Print, exactly as written, the line containing "Right hand at" and every line after it, ending with the final line of the data below.

Data records:
--

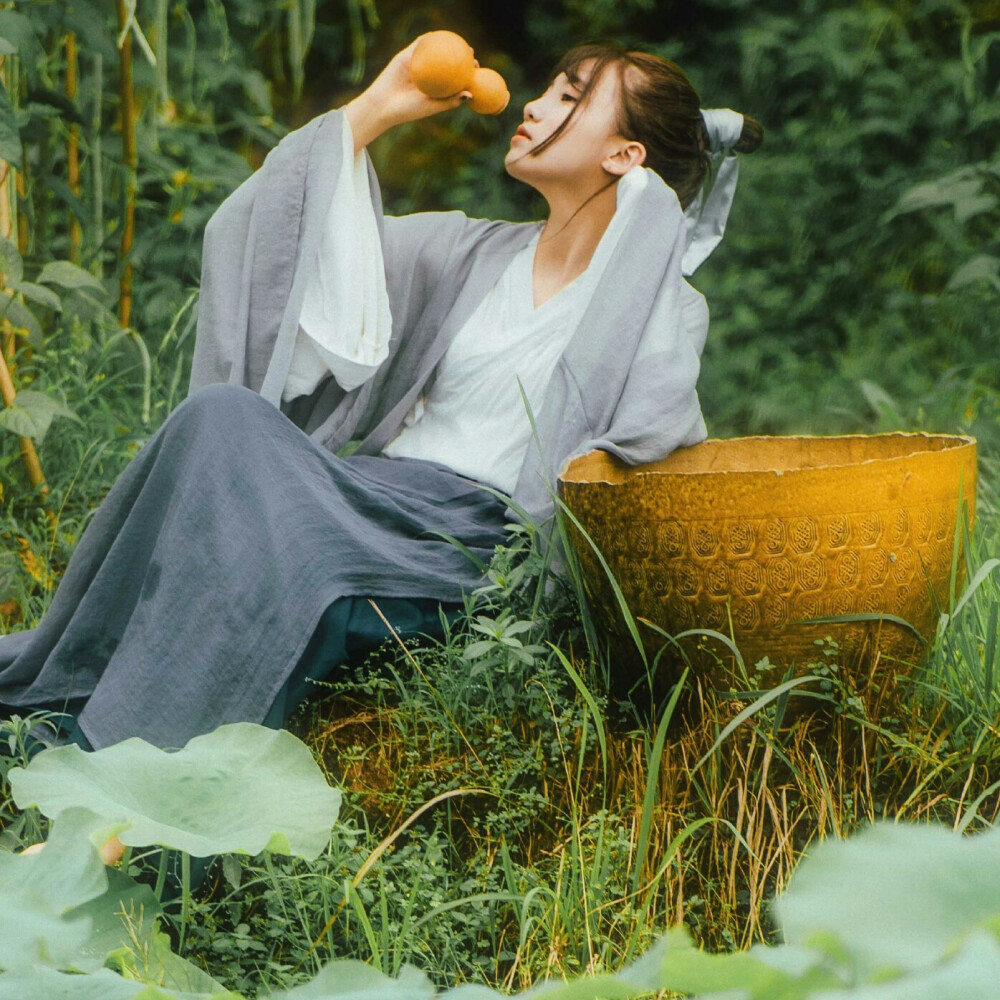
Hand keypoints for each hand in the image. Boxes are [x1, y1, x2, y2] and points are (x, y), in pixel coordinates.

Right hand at [360, 36, 475, 128]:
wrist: (384, 104)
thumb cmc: (409, 110)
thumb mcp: (433, 106)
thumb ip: (450, 101)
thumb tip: (471, 94)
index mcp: (435, 87)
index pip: (454, 76)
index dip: (467, 71)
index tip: (477, 67)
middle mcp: (427, 75)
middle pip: (446, 61)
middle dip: (461, 55)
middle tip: (471, 53)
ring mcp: (417, 64)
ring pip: (433, 50)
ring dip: (446, 43)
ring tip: (458, 41)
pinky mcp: (405, 56)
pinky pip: (418, 45)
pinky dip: (428, 39)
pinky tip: (438, 36)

--

**Task response**
Right hand at [360, 36, 475, 128]:
wrist: (384, 104)
thumb cmc: (409, 110)
thumb mcp: (433, 106)
thumb ip: (450, 101)
thumb tip: (471, 94)
index mcp: (435, 87)
index pip: (454, 76)
index dip: (467, 71)
index tip: (477, 67)
middle mcp: (427, 75)
middle pip: (446, 61)
middle dip: (461, 55)
middle tip: (471, 53)
ring mcp: (417, 64)
ring pip: (433, 50)
ring dip: (446, 43)
ring tip: (458, 41)
pinky mcp: (405, 56)
pinky pip: (418, 45)
pinky dip: (428, 39)
pinky tip: (438, 36)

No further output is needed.